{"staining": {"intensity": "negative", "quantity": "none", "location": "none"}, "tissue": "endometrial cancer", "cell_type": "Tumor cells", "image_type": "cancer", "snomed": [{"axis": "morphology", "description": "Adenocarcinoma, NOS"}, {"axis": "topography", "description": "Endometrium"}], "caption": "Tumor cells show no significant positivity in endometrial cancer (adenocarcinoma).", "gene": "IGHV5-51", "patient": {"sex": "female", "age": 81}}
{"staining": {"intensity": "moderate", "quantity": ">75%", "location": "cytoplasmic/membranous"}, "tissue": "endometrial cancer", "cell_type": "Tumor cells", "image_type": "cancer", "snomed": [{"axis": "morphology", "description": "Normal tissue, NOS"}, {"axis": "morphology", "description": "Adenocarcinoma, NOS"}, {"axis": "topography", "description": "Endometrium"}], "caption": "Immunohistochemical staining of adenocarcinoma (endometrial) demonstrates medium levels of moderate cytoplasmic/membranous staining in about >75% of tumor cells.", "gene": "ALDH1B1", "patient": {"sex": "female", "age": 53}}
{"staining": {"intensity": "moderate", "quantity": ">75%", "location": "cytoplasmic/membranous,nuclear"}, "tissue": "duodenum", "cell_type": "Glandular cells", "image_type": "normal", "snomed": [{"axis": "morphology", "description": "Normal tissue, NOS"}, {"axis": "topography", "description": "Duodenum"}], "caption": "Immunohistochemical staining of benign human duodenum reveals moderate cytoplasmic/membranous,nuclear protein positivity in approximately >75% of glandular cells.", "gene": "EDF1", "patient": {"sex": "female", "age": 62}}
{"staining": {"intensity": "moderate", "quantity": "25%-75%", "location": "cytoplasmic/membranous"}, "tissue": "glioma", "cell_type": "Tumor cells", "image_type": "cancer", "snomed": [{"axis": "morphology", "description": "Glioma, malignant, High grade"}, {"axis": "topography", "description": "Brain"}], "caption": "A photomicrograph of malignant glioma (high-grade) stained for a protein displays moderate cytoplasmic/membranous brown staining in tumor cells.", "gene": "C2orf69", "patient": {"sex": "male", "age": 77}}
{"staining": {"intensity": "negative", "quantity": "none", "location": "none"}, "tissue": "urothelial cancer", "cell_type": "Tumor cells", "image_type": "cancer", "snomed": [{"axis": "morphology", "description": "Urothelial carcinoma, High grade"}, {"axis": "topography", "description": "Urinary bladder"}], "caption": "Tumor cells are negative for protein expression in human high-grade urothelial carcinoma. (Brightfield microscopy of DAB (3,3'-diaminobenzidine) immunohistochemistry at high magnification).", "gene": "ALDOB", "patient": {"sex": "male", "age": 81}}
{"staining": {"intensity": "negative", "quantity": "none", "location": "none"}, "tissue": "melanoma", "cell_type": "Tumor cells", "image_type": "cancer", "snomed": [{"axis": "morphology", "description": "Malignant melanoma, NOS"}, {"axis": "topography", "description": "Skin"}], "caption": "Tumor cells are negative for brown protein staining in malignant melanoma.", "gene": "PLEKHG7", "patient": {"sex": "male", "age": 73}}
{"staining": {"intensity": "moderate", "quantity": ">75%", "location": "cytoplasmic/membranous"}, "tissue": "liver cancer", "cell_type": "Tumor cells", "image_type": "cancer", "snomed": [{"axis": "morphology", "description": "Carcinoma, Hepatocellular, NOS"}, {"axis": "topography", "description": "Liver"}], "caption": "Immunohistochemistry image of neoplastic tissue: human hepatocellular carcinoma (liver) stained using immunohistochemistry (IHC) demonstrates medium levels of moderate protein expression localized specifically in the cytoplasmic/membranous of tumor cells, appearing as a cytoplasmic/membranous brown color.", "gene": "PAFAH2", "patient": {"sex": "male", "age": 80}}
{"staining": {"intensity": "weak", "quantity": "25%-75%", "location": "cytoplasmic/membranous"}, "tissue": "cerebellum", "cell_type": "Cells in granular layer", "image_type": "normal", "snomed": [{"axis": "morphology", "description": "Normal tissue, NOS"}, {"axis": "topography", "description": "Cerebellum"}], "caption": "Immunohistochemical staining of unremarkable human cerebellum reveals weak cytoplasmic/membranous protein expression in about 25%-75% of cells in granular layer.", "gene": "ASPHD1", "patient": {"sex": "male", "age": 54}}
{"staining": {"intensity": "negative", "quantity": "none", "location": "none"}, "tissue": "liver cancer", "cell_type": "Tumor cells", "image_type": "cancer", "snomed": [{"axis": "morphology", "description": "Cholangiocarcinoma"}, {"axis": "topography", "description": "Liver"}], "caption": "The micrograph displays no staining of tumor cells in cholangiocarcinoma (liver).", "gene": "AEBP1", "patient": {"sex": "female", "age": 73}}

□ □ □ □

WORK ITEM: Reproduce the records in full, exactly as written.

ANSWER TO THE EXERCISE:
{"staining": {"intensity": "negative", "quantity": "none", "location": "none"}, "tissue": "endometrial cancer", "cell_type": "Tumor cells", "image_type": "cancer", "snomed": [{"axis": "morphology", "description": "Adenocarcinoma, NOS"}, {"axis": "topography", "description": "Endometrium"}], "caption": "Tumor cells show no significant positivity in endometrial cancer (adenocarcinoma).", "gene": "IGHV5-51", "patient": {"sex": "female", "age": 81}}
{"staining": {"intensity": "moderate", "quantity": ">75%", "location": "cytoplasmic/membranous"}, "tissue": "endometrial cancer", "cell_type": "Tumor cells", "image_type": "cancer", "snomed": [{"axis": "morphology", "description": "Normal tissue, NOS"}, {"axis": "morphology", "description": "Adenocarcinoma, NOS"}, {"axis": "topography", "description": "Endometrium"}], "caption": "Immunohistochemical staining of adenocarcinoma (endometrial) demonstrates medium levels of moderate cytoplasmic/membranous staining in about >75% of tumor cells.", "gene": "ALDH1B1", "patient": {"sex": "female", "age": 53}}
{"staining": {"intensity": "moderate", "quantity": ">75%", "location": "cytoplasmic/membranous,nuclear"}, "tissue": "duodenum", "cell_type": "Glandular cells", "image_type": "normal", "snomed": [{"axis": "morphology", "description": "Normal tissue, NOS"}, {"axis": "topography", "description": "Duodenum"}], "caption": "Immunohistochemical staining of benign human duodenum reveals moderate cytoplasmic/membranous,nuclear protein positivity in approximately >75% of glandular cells.", "gene": "EDF1", "patient": {"sex": "female", "age": 62}}
{"staining": {"intensity": "moderate", "quantity": "25%-75%", "location": "cytoplasmic/membranous"}, "tissue": "glioma", "cell_type": "Tumor cells", "image_type": "cancer", "snomed": [{"axis": "morphology", "description": "Glioma, malignant, High grade"}, {"axis": "topography", "description": "Brain"}], "caption": "A photomicrograph of malignant glioma (high-grade) stained for a protein displays moderate cytoplasmic/membranous brown staining in tumor cells.", "gene": "C2orf69", "patient": {"sex": "male", "age": 77}}
{"staining": {"intensity": "negative", "quantity": "none", "location": "none"}, "tissue": "urothelial cancer", "cell_type": "Tumor cells", "image_type": "cancer", "snomed": [{"axis": "morphology", "description": "Urothelial carcinoma, High grade"}, {"axis": "topography", "description": "Urinary bladder"}], "caption": "Tumor cells are negative for protein expression in human high-grade urothelial carcinoma. (Brightfield microscopy of DAB (3,3'-diaminobenzidine) immunohistochemistry at high magnification).", "gene": "ALDOB", "patient": {"sex": "male", "age": 81}}
{"staining": {"intensity": "negative", "quantity": "none", "location": "none"}, "tissue": "melanoma", "cell_type": "Tumor cells", "image_type": "cancer", "snomed": [{"axis": "morphology", "description": "Malignant melanoma, NOS"}, {"axis": "topography", "description": "Skin"}], "caption": "Tumor cells are negative for brown protein staining in malignant melanoma.", "gene": "PLEKHG7", "patient": {"sex": "male", "age": 73}}
{"staining": {"intensity": "moderate", "quantity": ">75%", "location": "cytoplasmic/membranous"}, "tissue": "liver cancer", "cell_type": "Tumor cells", "image_type": "cancer", "snomed": [{"axis": "morphology", "description": "Carcinoma, Hepatocellular, NOS"}, {"axis": "topography", "description": "Liver"}], "caption": "Immunohistochemistry image of neoplastic tissue: human hepatocellular carcinoma (liver) stained using immunohistochemistry (IHC) demonstrates medium levels of moderate protein expression localized specifically in the cytoplasmic/membranous of tumor cells, appearing as a cytoplasmic/membranous brown color.", "gene": "PAFAH2", "patient": {"sex": "male", "age": 80}}
{"staining": {"intensity": "weak", "quantity": "25%-75%", "location": "cytoplasmic/membranous"}, "tissue": "cerebellum", "cell_type": "Cells in granular layer", "image_type": "normal", "snomed": [{"axis": "morphology", "description": "Normal tissue, NOS"}, {"axis": "topography", "description": "Cerebellum"}], "caption": "Immunohistochemical staining of unremarkable human cerebellum reveals weak cytoplasmic/membranous protein expression in about 25%-75% of cells in granular layer.", "gene": "ASPHD1", "patient": {"sex": "male", "age": 54}}
{"staining": {"intensity": "negative", "quantity": "none", "location": "none"}, "tissue": "liver cancer", "cell_type": "Tumor cells", "image_type": "cancer", "snomed": [{"axis": "morphology", "description": "Cholangiocarcinoma"}, {"axis": "topography", "description": "Liver"}], "caption": "The micrograph displays no staining of tumor cells in cholangiocarcinoma (liver).", "gene": "AEBP1", "patient": {"sex": "female", "age": 73}}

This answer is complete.